Dalam sebuah laporan dari lembaga urgewald yang berbasis di Jerman, BNI tercatat saat ini masih memberi pinjaman ke perusahaan batu bara yang terdaftar pada Global Coal Exit List (GCEL) 2020. BNI diduga mendanai proyek tidak ramah lingkungan hingga USD 2000 juta selama periode Oktober 2018 hingga Oktober 2020.
Pakar Hukum Pidana Universitas Indonesia Eva Achjani Zulfa mengatakan BNI seharusnya mengedepankan asas prudencial banking atau kehati-hatian karena yang dikelola adalah dana masyarakat. Hal itu dilakukan agar tidak terjadi perbuatan melawan hukum di internal corporatenya.
“Pada dasarnya di dalam lembaga perbankan dikenal adanya asas prudencial banking dalam mengelola keuangan serta pembiayaan yang melibatkan bank. Jadi sikap bank harus sangat berhati-hati karena menyangkut dana nasabah,” katanya kepada wartawan, Senin (9/5/2022)
Eva berujar, jika ditemukan indikasi pelanggaran hukum, maka penegak hukum seperti KPK maupun Kejaksaan harus turun tangan.
“Bila hal ini dilanggar ketentuan dalam UU Perbankan mengenai prudencial banking ini ada dalam Pasal 49 ayat (2) huruf b, di mana ancaman pidananya minimal 3 tahun dan maksimal 8 tahun (penjara) dan denda maksimum 100 Miliar,” ucap Eva.
Sementara Pengamat Perbankan Deni Daruri menyebutkan adanya petisi tersebut agar BNI menyusun strategi pembiayaan dari black ke green.
“Petisi tersebut bertujuan baik. BNI pun seharusnya menyusun roadmap dan strategi peralihan pembiayaan dari black ke green, untuk memudahkan dan memitigasi berbagai resiko kedepan,” kata Deni kepada wartawan.

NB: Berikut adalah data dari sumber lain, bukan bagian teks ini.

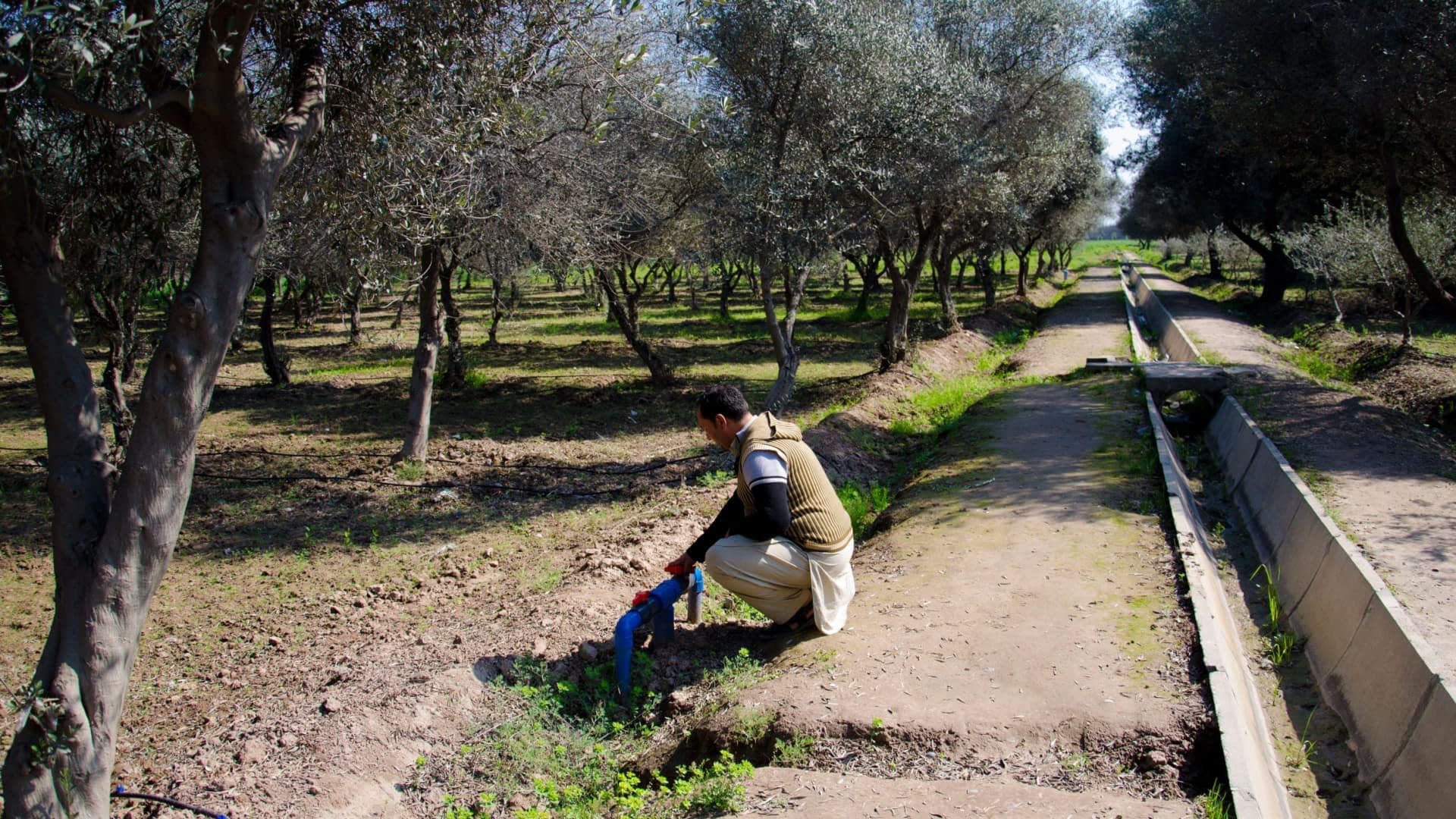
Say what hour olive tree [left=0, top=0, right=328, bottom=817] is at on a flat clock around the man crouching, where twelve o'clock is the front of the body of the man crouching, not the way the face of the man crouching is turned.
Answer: The olive tree is roughly at 11 o'clock from the man crouching.

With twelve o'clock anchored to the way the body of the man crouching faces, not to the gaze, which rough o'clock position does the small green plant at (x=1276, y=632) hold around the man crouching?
The small green plant is roughly at 5 o'clock from the man crouching.

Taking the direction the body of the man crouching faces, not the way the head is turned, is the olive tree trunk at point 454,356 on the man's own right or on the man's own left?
on the man's own right

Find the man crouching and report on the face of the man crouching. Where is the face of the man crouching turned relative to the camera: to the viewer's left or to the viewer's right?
to the viewer's left

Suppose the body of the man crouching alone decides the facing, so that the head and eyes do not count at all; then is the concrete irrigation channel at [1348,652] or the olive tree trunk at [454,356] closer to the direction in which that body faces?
the olive tree trunk

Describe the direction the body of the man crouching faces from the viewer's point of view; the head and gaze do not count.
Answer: to the viewer's left

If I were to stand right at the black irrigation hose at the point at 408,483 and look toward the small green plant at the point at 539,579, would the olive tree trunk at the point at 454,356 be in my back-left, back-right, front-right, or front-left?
back-left

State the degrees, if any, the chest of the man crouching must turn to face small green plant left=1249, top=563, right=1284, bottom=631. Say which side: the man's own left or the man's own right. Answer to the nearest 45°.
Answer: approximately 135° to the man's own right

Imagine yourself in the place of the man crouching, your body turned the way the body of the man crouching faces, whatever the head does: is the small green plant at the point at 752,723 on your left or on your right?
on your left

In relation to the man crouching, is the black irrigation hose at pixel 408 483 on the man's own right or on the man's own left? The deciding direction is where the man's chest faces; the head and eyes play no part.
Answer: on the man's own right

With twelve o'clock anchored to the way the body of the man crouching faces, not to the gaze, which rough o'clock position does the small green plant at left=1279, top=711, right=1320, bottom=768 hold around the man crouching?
The small green plant is roughly at 6 o'clock from the man crouching.

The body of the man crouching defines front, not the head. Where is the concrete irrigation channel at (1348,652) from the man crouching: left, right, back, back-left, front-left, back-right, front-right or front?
back
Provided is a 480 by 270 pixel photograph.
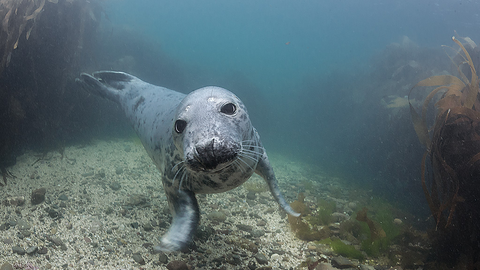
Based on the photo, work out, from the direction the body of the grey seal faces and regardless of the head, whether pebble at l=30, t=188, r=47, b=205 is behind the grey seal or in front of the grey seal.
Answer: behind

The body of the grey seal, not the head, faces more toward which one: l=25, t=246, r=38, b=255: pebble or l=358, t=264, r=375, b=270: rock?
the rock

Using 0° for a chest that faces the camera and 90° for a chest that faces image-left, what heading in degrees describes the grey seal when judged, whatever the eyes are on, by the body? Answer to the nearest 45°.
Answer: approximately 315°

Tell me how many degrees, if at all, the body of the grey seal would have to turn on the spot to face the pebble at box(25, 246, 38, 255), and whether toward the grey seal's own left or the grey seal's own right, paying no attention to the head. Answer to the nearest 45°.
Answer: approximately 135° to the grey seal's own right

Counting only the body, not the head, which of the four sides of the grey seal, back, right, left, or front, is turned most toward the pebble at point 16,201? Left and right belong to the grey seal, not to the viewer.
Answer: back

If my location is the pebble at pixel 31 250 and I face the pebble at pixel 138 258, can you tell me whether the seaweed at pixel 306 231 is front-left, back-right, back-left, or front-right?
front-left

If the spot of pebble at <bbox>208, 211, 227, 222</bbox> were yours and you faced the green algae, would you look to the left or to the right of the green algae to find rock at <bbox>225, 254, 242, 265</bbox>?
right
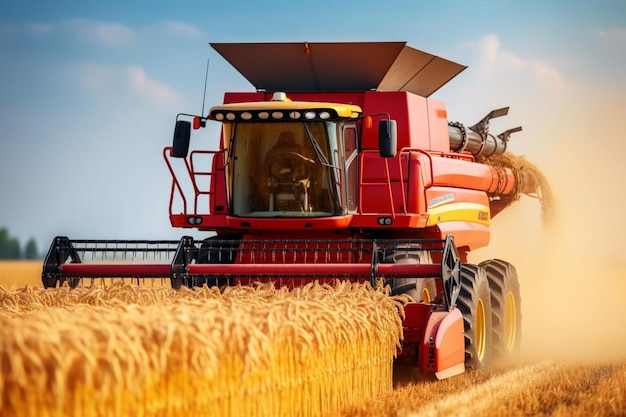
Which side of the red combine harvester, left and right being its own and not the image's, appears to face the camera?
front
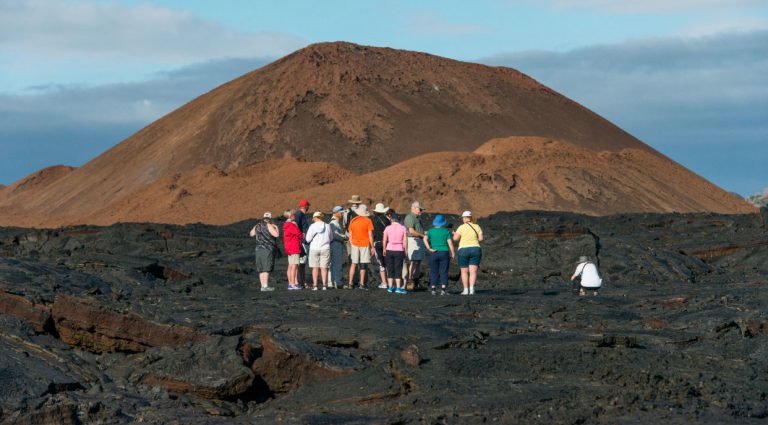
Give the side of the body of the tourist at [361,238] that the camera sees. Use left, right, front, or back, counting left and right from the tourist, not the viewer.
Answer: back

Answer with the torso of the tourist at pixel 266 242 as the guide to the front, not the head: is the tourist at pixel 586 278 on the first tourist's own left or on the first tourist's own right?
on the first tourist's own right

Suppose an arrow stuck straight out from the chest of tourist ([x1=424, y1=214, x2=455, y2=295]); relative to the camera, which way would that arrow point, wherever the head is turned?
away from the camera

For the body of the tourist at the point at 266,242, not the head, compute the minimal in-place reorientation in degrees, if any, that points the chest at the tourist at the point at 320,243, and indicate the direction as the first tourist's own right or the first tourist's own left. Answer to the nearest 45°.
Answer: approximately 45° to the first tourist's own right

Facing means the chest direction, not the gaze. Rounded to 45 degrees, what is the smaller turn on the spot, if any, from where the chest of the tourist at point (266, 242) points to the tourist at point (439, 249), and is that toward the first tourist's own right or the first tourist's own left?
approximately 45° to the first tourist's own right

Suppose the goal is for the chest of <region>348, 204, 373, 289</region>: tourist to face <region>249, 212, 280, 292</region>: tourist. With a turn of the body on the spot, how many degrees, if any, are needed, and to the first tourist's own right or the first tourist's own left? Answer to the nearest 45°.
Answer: approximately 90° to the first tourist's own left

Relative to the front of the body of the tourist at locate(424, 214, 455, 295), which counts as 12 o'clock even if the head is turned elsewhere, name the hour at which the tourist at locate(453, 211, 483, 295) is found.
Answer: the tourist at locate(453, 211, 483, 295) is roughly at 4 o'clock from the tourist at locate(424, 214, 455, 295).
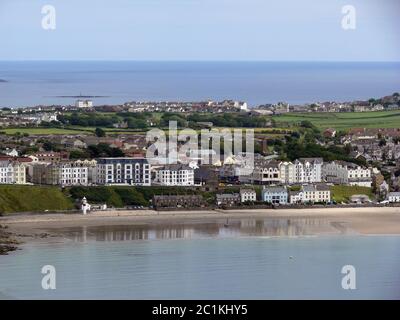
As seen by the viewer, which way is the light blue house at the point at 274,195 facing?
toward the camera

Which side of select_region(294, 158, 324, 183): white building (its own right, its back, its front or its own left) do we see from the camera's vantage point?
front

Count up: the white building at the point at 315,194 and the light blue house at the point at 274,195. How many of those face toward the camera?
2

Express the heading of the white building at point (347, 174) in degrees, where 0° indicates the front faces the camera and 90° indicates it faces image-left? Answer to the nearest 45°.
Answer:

Sementara dugaan adanya pendanaan perusahaan batubara tanpa agunan, Deni mengatakan bahwa perlu adanya transparansi ke publik, sehingga tidak menimbulkan asumsi.
“Jika publik tahu belakangan akan berpengaruh terhadap citra perusahaan, kinerja ESG perusahaan juga akan menurun dan dampaknya pasti merugikan perusahaan sendiri,” kata dia.
Terkait masalah tersebut, Deni mengatakan sebetulnya Otoritas Jasa Keuangan (OJK) telah memberikan 12 kategori kegiatan usaha berkelanjutan yang menjadi acuan LJK (Lembaga Jasa Keuangan) untuk melakukan pembiayaan.
“Namun memang belum ada sanksi ataupun insentif yang diberikan kepada LJK. Perlu adanya pengawasan serta review (sanksi dan insentif) jika ingin pembiayaan berkelanjutan dapat benar-benar berjalan,” pungkasnya.
Sebelumnya, beberapa komunitas anak muda yang terdiri dari Fossil Free (FF) Jogjakarta, UI, Climate Rangers (CR) Jakarta, BEM UI, BEM FIA UI, dan Jeda Untuk Iklim menggelar aksi Fossil Free BNI pada hari Minggu, 27 Februari 2022. Aksi protes tersebut dilakukan di sekitar gedung BNI Jakarta.
BNI dinilai menjadi salah satu bank papan atas Indonesia yang masih mendanai batu bara, penyebab krisis iklim.